▶ _Activity_
Omit all images, then repeat exactly the lines below from the one containing "Panel set 2: The" through the one containing "Panel set 3: One", both ends included.

▶ _Information given_
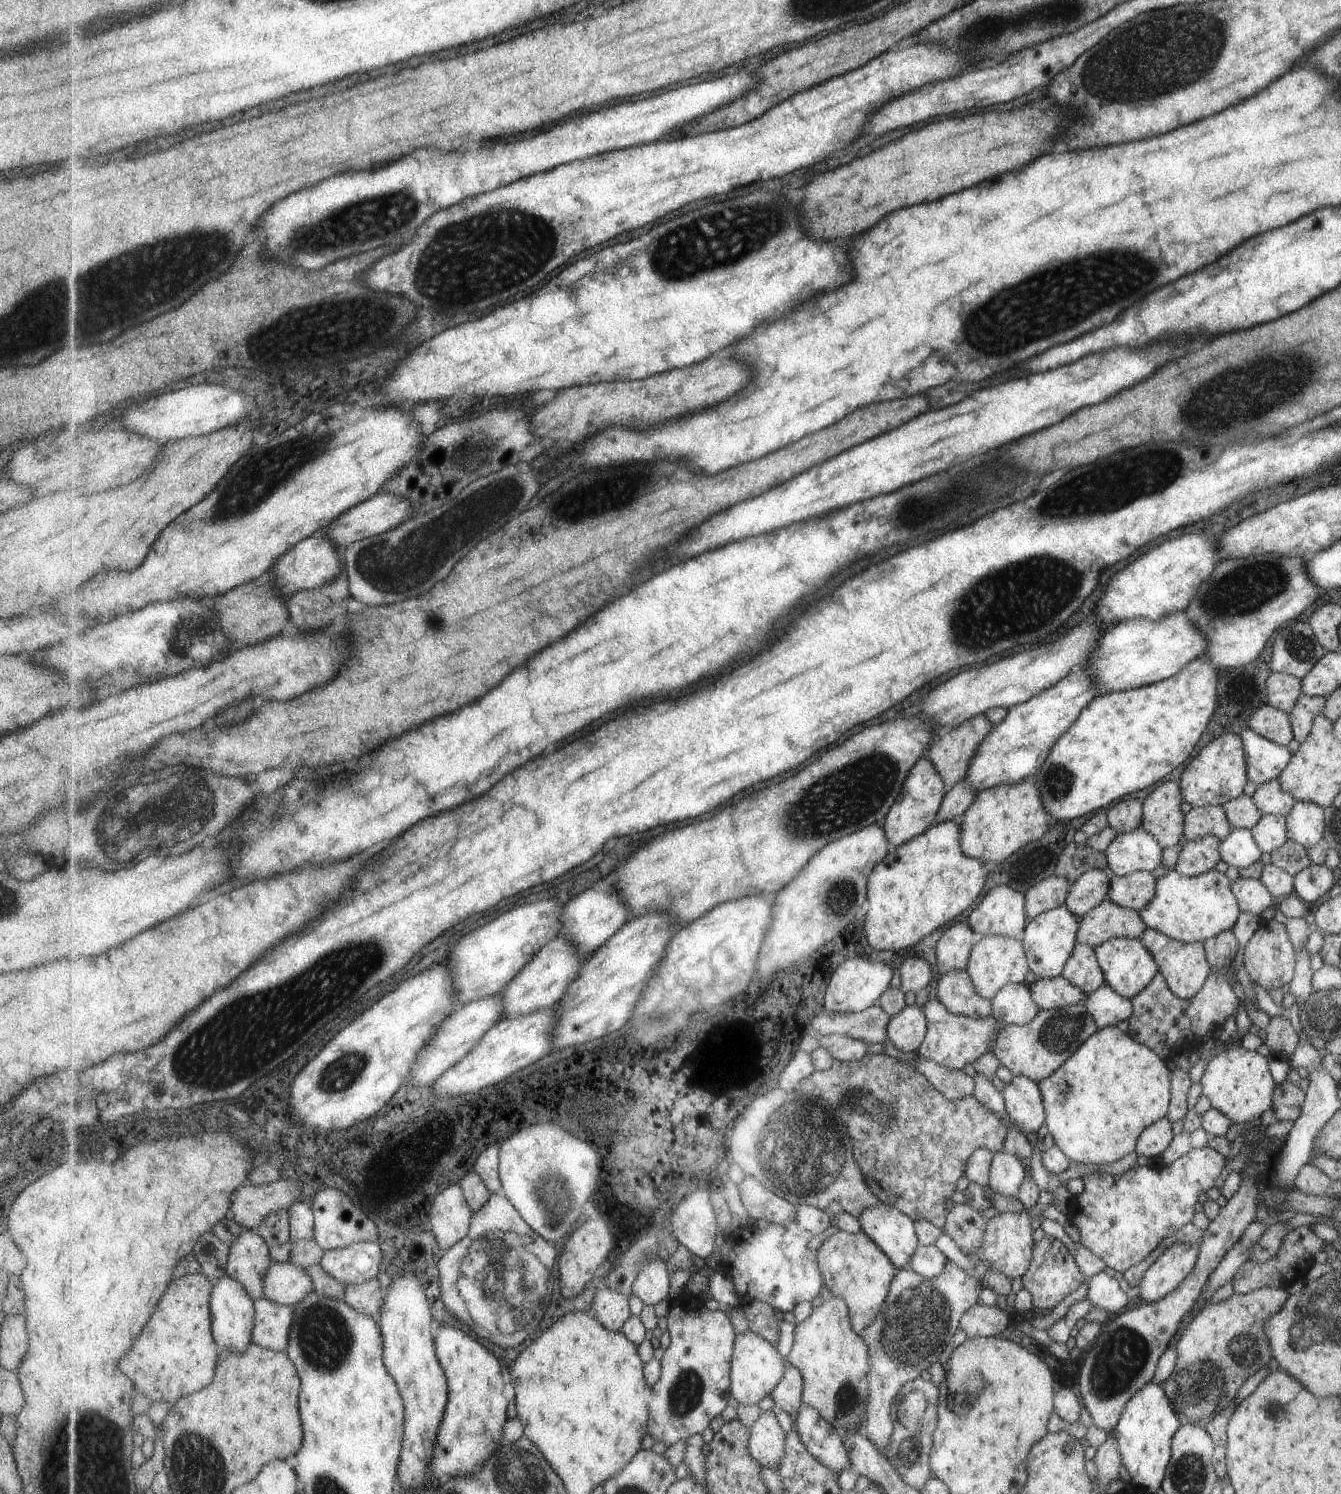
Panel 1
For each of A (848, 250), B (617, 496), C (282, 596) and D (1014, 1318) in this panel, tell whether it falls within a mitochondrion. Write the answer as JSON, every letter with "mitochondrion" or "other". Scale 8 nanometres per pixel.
--
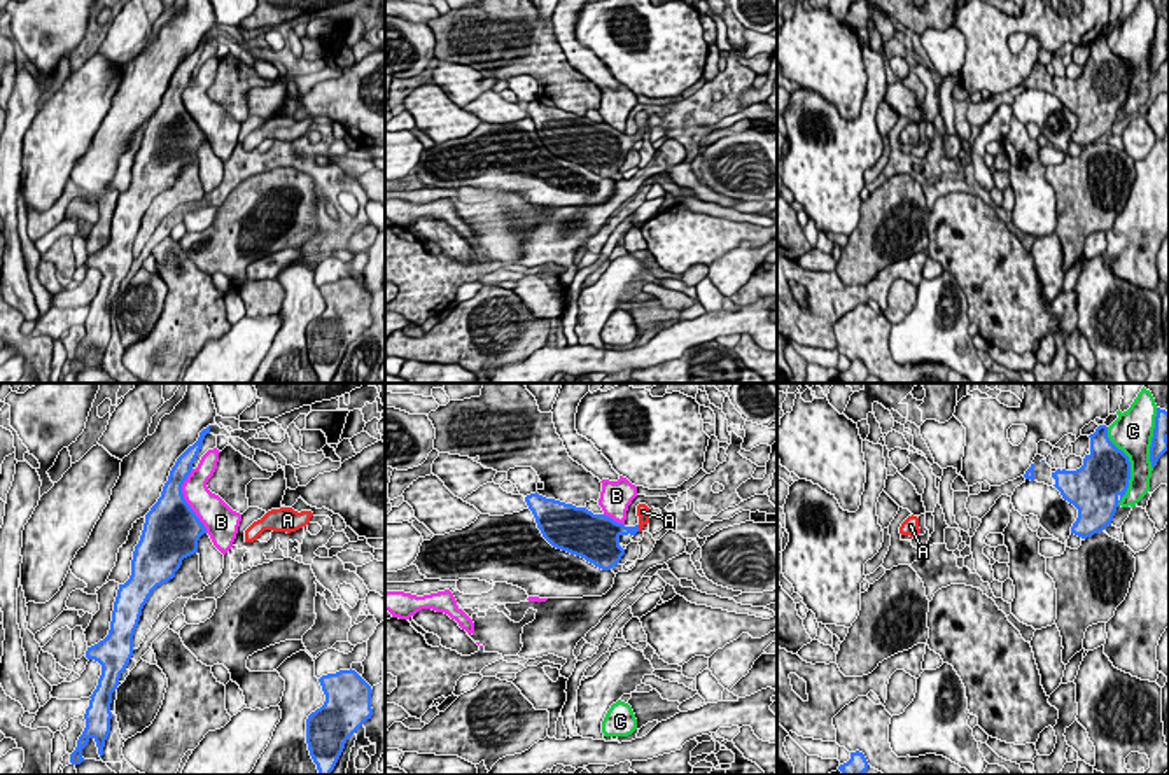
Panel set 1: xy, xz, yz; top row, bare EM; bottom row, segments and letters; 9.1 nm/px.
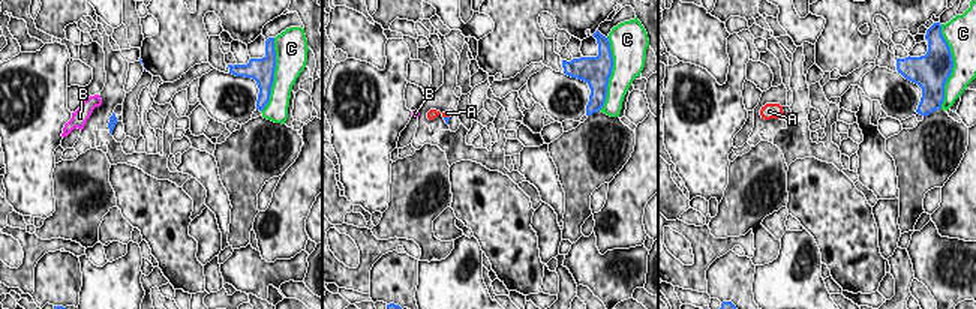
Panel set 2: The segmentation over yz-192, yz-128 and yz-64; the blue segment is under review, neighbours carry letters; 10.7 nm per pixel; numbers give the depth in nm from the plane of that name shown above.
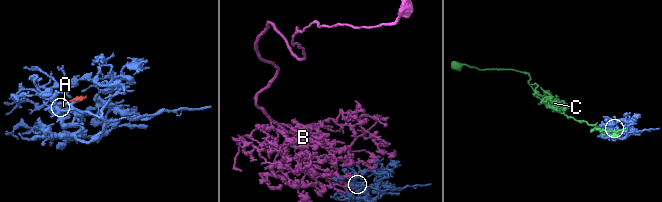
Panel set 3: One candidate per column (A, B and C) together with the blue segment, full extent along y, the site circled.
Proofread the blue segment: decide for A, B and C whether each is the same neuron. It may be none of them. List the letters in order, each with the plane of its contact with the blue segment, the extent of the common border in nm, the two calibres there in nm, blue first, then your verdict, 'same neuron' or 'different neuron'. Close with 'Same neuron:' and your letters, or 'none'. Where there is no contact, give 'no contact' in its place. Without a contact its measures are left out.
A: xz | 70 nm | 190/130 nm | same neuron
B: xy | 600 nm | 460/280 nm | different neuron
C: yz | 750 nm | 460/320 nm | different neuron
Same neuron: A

▶ _Solution to the exercise_
Panel set 2: The segmentation over yz-192, yz-128 and yz-64; the blue segment is under review, neighbours carry letters; 10.7 nm per pixel; numbers give the depth in nm from the plane of that name shown above.
Panel set 3: One candidate per column (A, B and C) together with the blue segment, full extent along y, the site circled.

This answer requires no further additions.